- Stockett, Montana Stockett, Montana
- Coordinates: 47°21′15″N 111°10′11″W﻿ / ﻿47.35417°N 111.16972°W
- Country: United States
- State: Montana
- County: Cascade

Area
- • Total: 1.57 sq mi (4.06 km^{2})
- • Land: 1.57 sq mi (4.06 km^{2})
- • Water: 0 sq mi (0.00 km^{2})
- Elevation: 3,786 ft (1,154 m)

Population (2020)
- • Total: 157
- • Density: 100.2/sq mi (38.69/km^{2})
- Time zone: UTC-7 (Mountain (MST))
- • Summer (DST): UTC-6 (MDT)
- ZIP code: 59480
- Area code: 406
- GNIS feature ID: 2583852

= Stockett, Montana =

Unincorporated community in Montana, United States

Stockett is a census-designated place and unincorporated community in Cascade County, Montana, United States.

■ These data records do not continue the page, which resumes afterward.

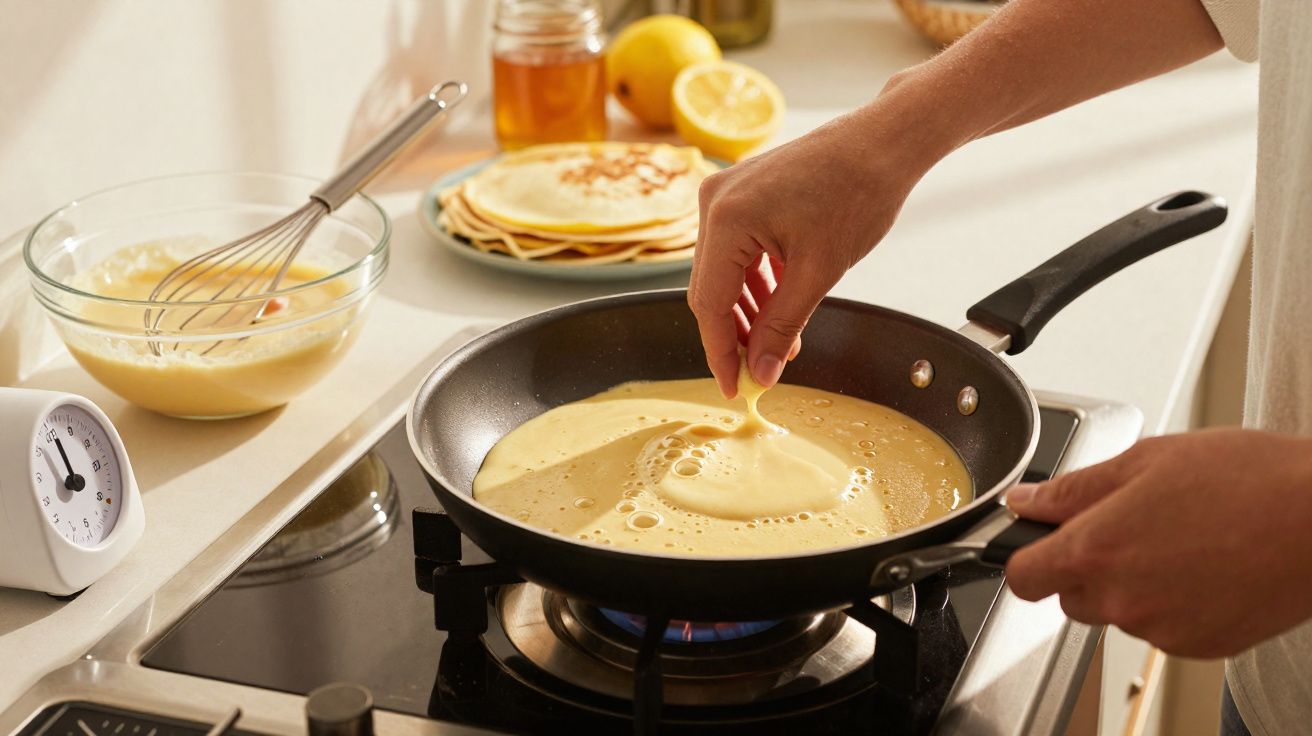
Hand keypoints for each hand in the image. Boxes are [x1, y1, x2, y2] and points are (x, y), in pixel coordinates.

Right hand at [687, 102, 936, 396]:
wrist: (884, 141)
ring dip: (748, 312)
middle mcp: (714, 202)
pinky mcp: (742, 194)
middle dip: (735, 335)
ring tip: (779, 346)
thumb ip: (783, 327)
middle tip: (757, 373)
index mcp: (726, 218)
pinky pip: (737, 251)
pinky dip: (755, 284)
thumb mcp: (820, 272)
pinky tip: (778, 309)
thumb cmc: (858, 192)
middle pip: (711, 289)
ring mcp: (726, 194)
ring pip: (724, 273)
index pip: (709, 303)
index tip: (734, 388)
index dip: (720, 352)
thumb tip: (762, 372)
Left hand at [1005, 429, 1311, 657]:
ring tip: (1179, 539)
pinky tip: (1202, 565)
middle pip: (1070, 595)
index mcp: (1095, 548)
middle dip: (1086, 565)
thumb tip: (1028, 501)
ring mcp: (1159, 628)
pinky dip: (1170, 603)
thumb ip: (1074, 488)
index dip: (1026, 556)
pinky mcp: (1197, 645)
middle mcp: (1121, 598)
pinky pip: (1160, 627)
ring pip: (1116, 612)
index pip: (1021, 576)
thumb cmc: (1247, 480)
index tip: (1038, 544)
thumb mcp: (1145, 460)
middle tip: (1131, 525)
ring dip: (1131, 584)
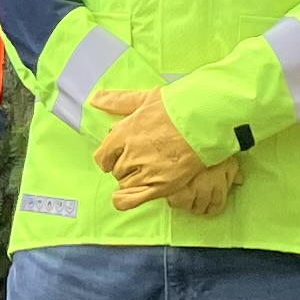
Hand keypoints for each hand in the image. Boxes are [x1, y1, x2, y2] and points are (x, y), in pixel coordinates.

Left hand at [90, 88, 239, 216]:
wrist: (204, 121)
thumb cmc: (176, 107)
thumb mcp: (144, 98)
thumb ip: (118, 101)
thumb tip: (95, 99)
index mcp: (123, 133)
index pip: (103, 155)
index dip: (109, 157)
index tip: (116, 156)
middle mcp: (131, 154)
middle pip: (116, 170)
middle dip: (124, 167)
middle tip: (140, 159)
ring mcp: (146, 171)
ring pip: (125, 183)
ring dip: (131, 180)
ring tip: (145, 171)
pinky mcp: (161, 186)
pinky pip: (133, 200)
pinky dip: (124, 200)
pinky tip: (123, 198)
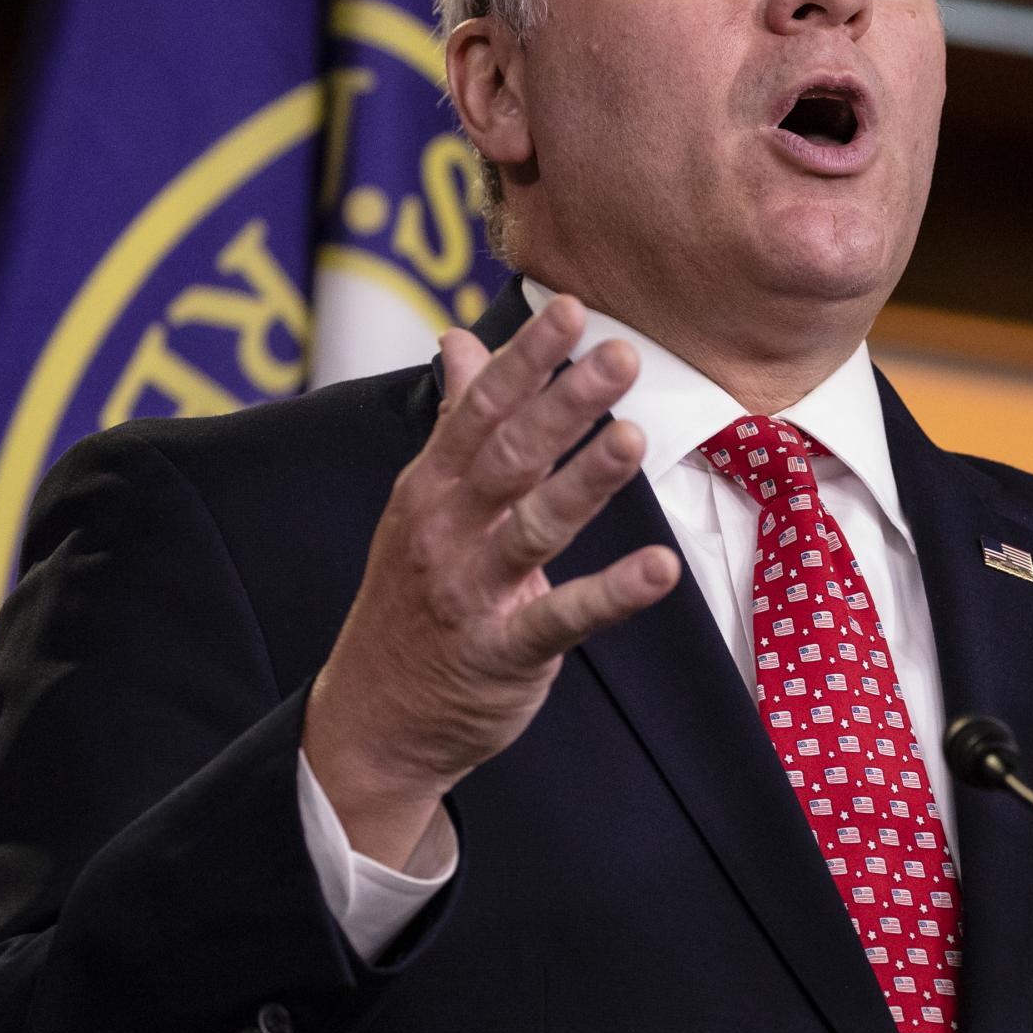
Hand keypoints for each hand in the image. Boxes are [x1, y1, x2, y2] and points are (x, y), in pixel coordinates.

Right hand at [302, 296, 681, 866]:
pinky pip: (561, 617)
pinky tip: (658, 570)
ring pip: (532, 526)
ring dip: (583, 482)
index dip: (527, 359)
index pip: (481, 409)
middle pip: (509, 455)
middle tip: (621, 354)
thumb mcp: (422, 503)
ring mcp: (472, 592)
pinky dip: (610, 594)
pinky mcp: (503, 652)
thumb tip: (459, 339)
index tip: (572, 310)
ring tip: (634, 440)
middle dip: (565, 403)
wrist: (373, 721)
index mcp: (430, 487)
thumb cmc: (413, 600)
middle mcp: (446, 531)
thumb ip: (455, 420)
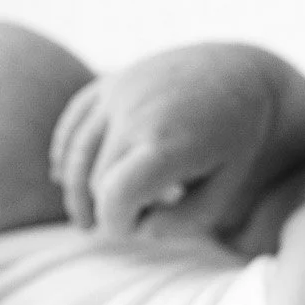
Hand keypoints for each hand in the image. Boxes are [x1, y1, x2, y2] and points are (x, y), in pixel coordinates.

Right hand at [47, 46, 278, 238]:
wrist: (240, 73)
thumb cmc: (236, 141)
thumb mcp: (226, 189)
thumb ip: (185, 222)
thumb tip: (139, 228)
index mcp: (167, 142)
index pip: (115, 196)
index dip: (116, 224)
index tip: (131, 231)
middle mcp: (135, 112)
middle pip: (95, 180)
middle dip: (104, 210)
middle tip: (128, 222)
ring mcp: (118, 92)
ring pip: (77, 155)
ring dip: (76, 191)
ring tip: (85, 220)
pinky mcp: (109, 82)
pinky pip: (72, 123)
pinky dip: (64, 154)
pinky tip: (64, 178)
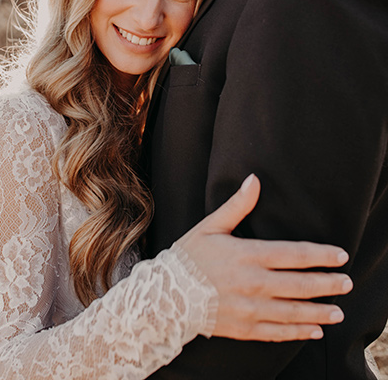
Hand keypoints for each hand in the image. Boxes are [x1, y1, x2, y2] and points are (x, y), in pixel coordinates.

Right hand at [177, 174, 352, 341]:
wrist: (165, 296)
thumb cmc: (188, 257)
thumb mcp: (211, 226)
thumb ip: (237, 205)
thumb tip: (254, 179)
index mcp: (248, 255)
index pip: (294, 255)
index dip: (320, 256)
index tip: (340, 256)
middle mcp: (253, 284)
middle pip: (299, 285)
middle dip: (327, 285)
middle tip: (347, 283)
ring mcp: (249, 309)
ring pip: (293, 312)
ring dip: (319, 312)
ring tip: (338, 312)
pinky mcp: (244, 328)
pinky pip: (277, 332)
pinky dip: (297, 332)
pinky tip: (313, 330)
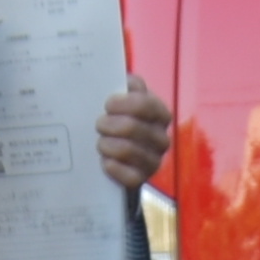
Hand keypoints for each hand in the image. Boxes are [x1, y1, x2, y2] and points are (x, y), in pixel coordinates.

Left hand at [96, 77, 171, 193]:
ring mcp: (153, 160)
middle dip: (109, 125)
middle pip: (133, 127)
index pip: (146, 105)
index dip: (124, 103)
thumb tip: (125, 80)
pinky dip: (114, 168)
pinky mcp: (142, 179)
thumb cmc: (118, 120)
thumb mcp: (122, 99)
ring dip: (108, 145)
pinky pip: (130, 176)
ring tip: (100, 142)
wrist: (118, 155)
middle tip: (99, 124)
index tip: (107, 104)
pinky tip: (105, 162)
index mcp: (159, 114)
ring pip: (129, 150)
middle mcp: (161, 138)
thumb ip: (125, 85)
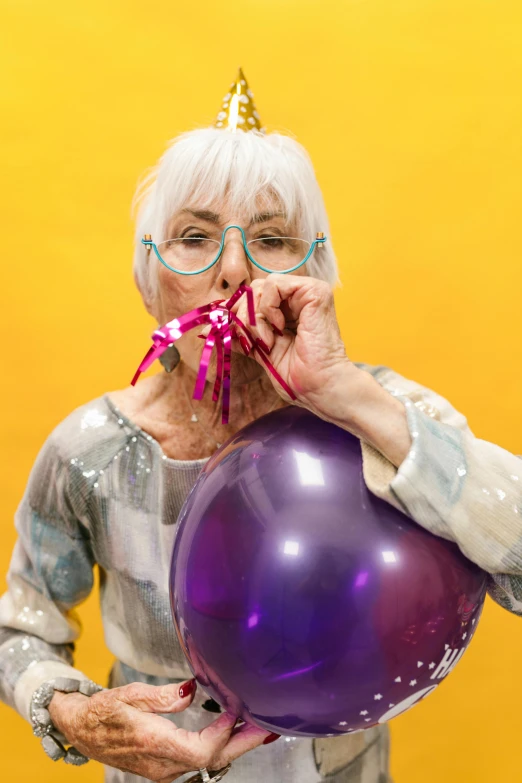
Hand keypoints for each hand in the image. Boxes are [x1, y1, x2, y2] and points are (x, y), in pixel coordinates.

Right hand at [48, 678, 277, 781]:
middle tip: (270, 728)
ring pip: (208, 764)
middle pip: (212, 762)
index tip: (238, 709)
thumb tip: (192, 689)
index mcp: (153, 744)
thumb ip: (162, 696)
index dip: (224, 734)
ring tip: (259, 727)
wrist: (80, 730)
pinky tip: (232, 731)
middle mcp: (162, 765)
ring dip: (235, 746)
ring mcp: (164, 770)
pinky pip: (199, 762)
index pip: (200, 751)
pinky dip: (220, 747)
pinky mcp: (165, 767)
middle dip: (243, 744)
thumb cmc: (101, 711)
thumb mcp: (128, 695)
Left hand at [229, 275, 356, 412]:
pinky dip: (268, 308)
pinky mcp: (314, 291)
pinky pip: (274, 284)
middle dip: (242, 316)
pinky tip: (279, 328)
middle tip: (252, 340)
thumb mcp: (260, 351)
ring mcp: (307, 291)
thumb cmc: (297, 376)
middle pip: (253, 290)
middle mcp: (297, 297)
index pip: (252, 297)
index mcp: (287, 310)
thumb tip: (210, 328)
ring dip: (255, 317)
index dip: (233, 311)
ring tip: (269, 340)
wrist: (319, 387)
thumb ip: (241, 335)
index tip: (219, 330)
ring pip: (260, 287)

As of the 2020 census, Stockett had a population of 157. Stockett has a post office with ZIP code 59480.

This company town was named for Cottonwood Coal Company manager Lewis Stockett. The mines stopped operating after diesel for railroad engines and natural gas for home heating were introduced. The town remains a bedroom community for Great Falls and serves area farmers and ranchers.
==Climate==
According to the Köppen Climate Classification system, Stockett has a semi-arid climate, abbreviated "BSk" on climate maps.

==Demographics==

Historical population
| Census | Pop. | Note | %± |
| 2020 | 157 |  | — |
U.S. Decennial Census

==Education==
Centerville Public Schools educates students from kindergarten through 12th grade. They serve the communities of Centerville, Sand Coulee, Tracy and Stockett. Centerville High School is a Class C school.